The Composite Companion allows the simple integration of experimentally and numerically determined characteristic values through a well thought-out structuring of the data. It lays the foundation for efficient data analysis of material and process parameters of fibre composites. The Composite Companion allows different processes, scales and temporal resolutions to be taken into account. The realisation as SaaS (Software-as-a-Service) makes integration into a wide range of applications easier.
Goal: Optimisation of processes and understanding of materials via data
Sustainably manufactured structures and production processes are essential to ensure the protection of the environment. By increasing the service life or avoiding rejects, it is possible to reduce the amount of resources required in the production of lightweight structures made from fibre composites.
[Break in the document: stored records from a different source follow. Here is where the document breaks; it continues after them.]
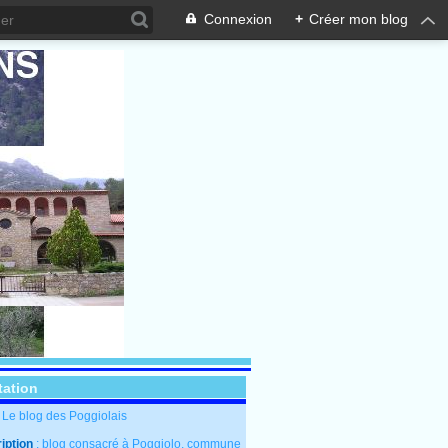
Connexion
+
Créer mon blog
tation
: Le blog des Poggiolais
iption
: blog consacré à Poggiolo, commune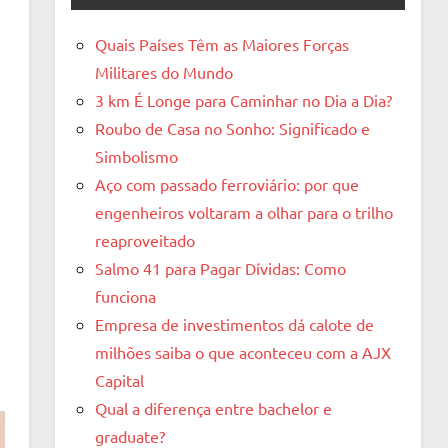
Quais Países Têm as Maiores Forças
Militares do Mundo
3 km É Longe para Caminhar no Dia a Dia?
Roubo de Casa no Sonho: Significado e
Simbolismo
Aço com passado ferroviário: por que
engenheiros voltaram a olhar para o trilho
reaproveitado
Salmo 41 para Pagar Dívidas: Como
funciona
Empresa de investimentos dá calote de
milhões saiba o que aconteceu com a AJX
Capital
Qual a diferença entre bachelor e
graduate?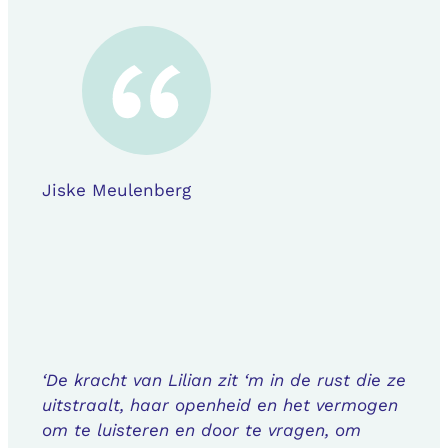
Jiske Meulenberg
‘De kracht van Lilian zit ‘m in de rust die ze
uitstraalt, haar openheid en het vermogen
om te luisteren en door te vragen, om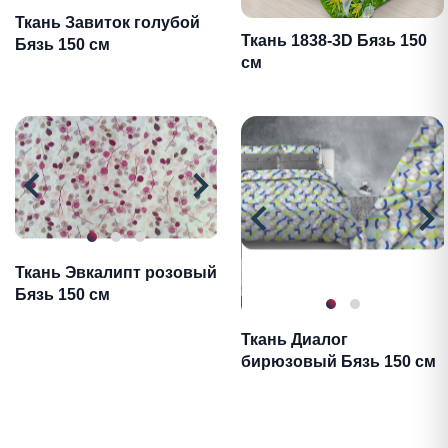
Ткань Завиток голубой
Ткань 1838-3D Бязь 150
Бязь 150 см
см
Ткань Эвкалипт розовый
Бязь 150 см
Ткань Диалог
бирюзовый Бязь 150 см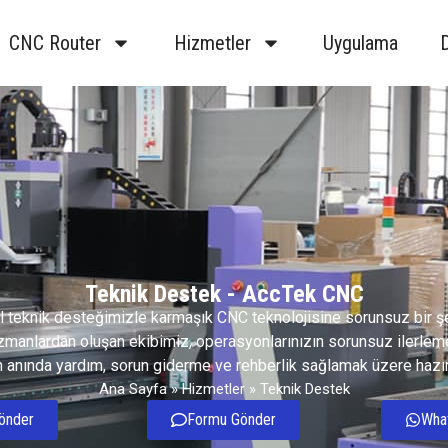
CNC Router
Hizmetler
Uygulama
Teknik Destek - AccTek CNC
 teknik desteğimizle karmaşık CNC teknolojisine sorunsuz bir ş
 Uzmanlardan oluşan ekibimiz, operasyonlarınızın sorunsuz ilerle
n anında yardım, sorun giderme ve rehberlik sağlamak üzere hazır
Ana Sayfa
»
Hizmetler
»
Teknik Destek
önder
Formu Gönder
Wha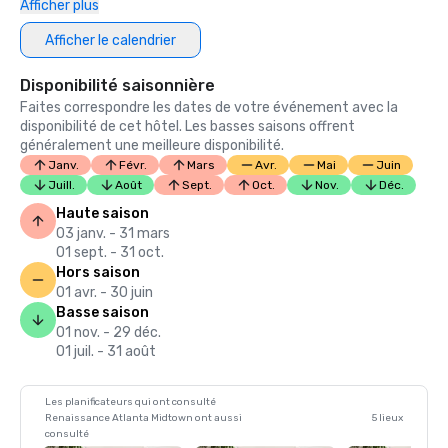
Afficher plus
Afficher le calendrier
Disponibilité saisonnière
Faites correspondre les dates de votre événement avec la
disponibilité de cet hôtel. Les basses saisons offrent
généralement une meilleure disponibilité.
Janv.
Févr.
Mars
Avr.
Mai
Juin
Juill.
Août
Sept.
Oct.
Nov.
Déc.
Haute saison
03 janv. - 31 mars
01 sept. - 31 oct.
Hors saison
01 avr. - 30 juin
Basse saison
01 nov. - 29 déc.
01 juil. - 31 août
Les planificateurs qui ont consulté
Renaissance Atlanta Midtown ont aussi
5 lieux
consulté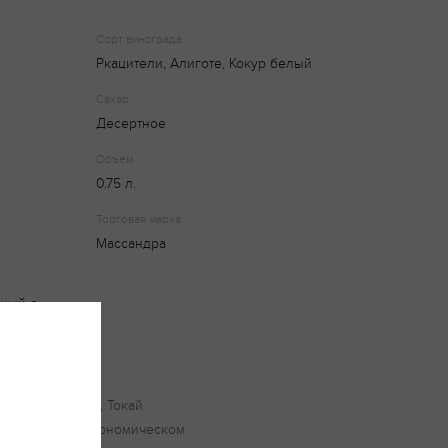
Сорт винограда
Ркацители, Алиготе, Кокур белый
Сахар
Десертное
Объем
0.75 л.
Торговая марка
Массандра
чный с
кий, но питкий, Токай
уждается в гастрономическом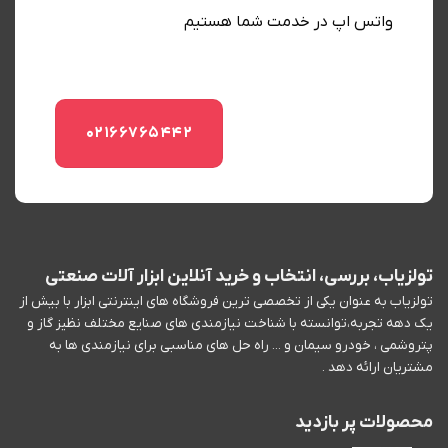
واتس اپ در خدمت شما هستیم
02166765442
تولزیاب، بررسی، انتخاب و خرید آنلاین ابزار آلات صنعتی
تولزیاب به عنوان یکی از تخصصی ترین فروشگاه های اینترنتی ابزار با بیش از
یک دهه تجربه،توانسته با شناخت نیازمندی های صنایع مختلف نظیز گاز و
پتروشمی ، خودرو سیمان و ... راه حل های مناسبی برای نیازمندی ها به
مشتریان ارائه دهد .
محصولات پر بازدید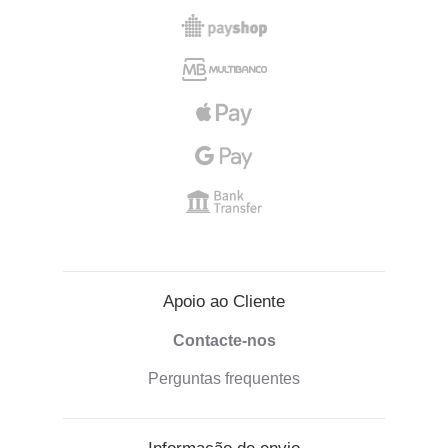
Apoio ao Cliente
Contacte-nos
Perguntas frequentes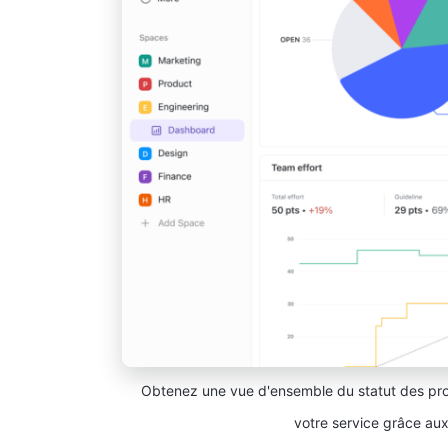
Obtenez une vue d'ensemble du statut des proj
votre service grâce au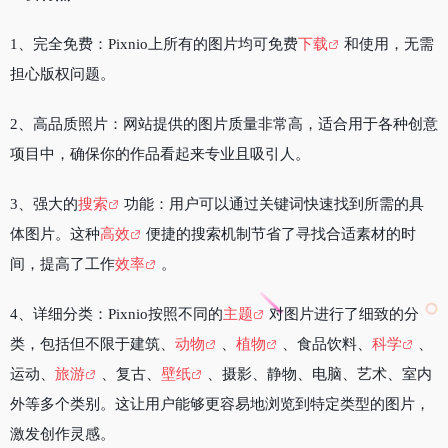
1、完全免费：Pixnio上所有的图片均可免费
下载
和使用，无需
担心版权问题。
2、高品质照片：网站提供的图片质量非常高，适合用于各种创意
项目中，确保你的作品看起来专业且吸引人。
3、强大的
搜索
功能：用户可以通过关键词快速找到所需的具
体图片。这种
高效
便捷的搜索机制节省了寻找合适素材的时
间，提高了工作
效率
。
4、详细分类：Pixnio按照不同的
主题
对图片进行了细致的分
类，包括但不限于建筑、
动物
、
植物
、食品饮料、
科学
、
运动、
旅游
、复古、
壁纸
、摄影、静物、电脑、艺术、室内
外等多个类别。这让用户能够更容易地浏览到特定类型的图片，
激发创作灵感。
In order to achieve these goals, it is important to have a good understanding of the manufacturing process used and the material properties. In lightweight fibre composite construction, the material properties of the resulting laminate are created during production and are therefore significantly influenced by the manufacturing process. An automated manufacturing process is shown as an example and the scattering of the characteristic values in the component due to the process and the varying fibre placement is shown schematically. If these characteristic value scatters or the resulting interactions are not known, this can lead to rejects. Measurements during the manufacturing process, as shown in the image, and the interpretation of the data can close this information gap.
Challenge: small amounts of data – different data formats, no standards – lots of variability.
Nowadays, various methods such as data analytics, data science, machine learning, AI, etc. are available to extract information from data. It is a widespread assumption that the amount of data only needs to be large enough for a result to be found and that no prior knowledge is required for this. Successes in image recognition, translation algorithms or chess-playing computers are cited as evidence of this. However, although these areas are characterised by large amounts of data, they are also characterised by clearly defined rules. These conditions do not typically exist for fibre composite lightweight construction. The quantities tend to be small and there are no rules or rules that are difficult to formalise. There is often a lack of standards for data collection and storage and the variability in the data is high. To illustrate the complexity: There are different fibre composites (woven fabrics, unidirectional plies) and different scales (microscale, laminate, structure), each of which has specific characteristic values.
Solution approach: Composite Companion
Structured data helps with such a high degree of complexity. This involves pre-interpreting the data by structuring it appropriately. The subsequent analysis is carried out with already interpreted data and not with the pure raw data. As material and process parameters are already defined by models, the machine learning algorithms do not have to recognise them first. This reduces the amount of data required and makes the interpretation of the results simpler, comprehensible and verifiable. Structuring data in this way is not trivial and requires a great deal of experience. As part of the Institute’s digitisation strategy, such structuring was carried out for fibre composite materials. The advantage is obvious. The well thought-out structuring of the data allows the simple integration of experimentally and numerically determined characteristic values and makes them more comparable. The data structure is mapped in a database and attempts to address a wide range of applications. It takes into account different processes, scales and time resolutions. The software implementation enables simple connection to a wide range of software services, as shown in the illustration.
What is the advantage?
The developed data structure and the associated expert knowledge make it possible to analyse measurement data at different points in the life cycle, over longer periods of time or from different batches. This includes scattering, statistical analyses and other forms of data analysis that enable the identification of “weaknesses” in manufacturing processes. By structuring the data in advance, targeted process optimisations or improvements can be realised. This is because, in contrast to an unstructured approach, the pre-interpreted data used has a clear meaning. With the Composite Companion as a data model for the structured storage of pre-interpreted data, we are paving the way for such analyses and want to make data available to the general public in a professionally prepared form in the future.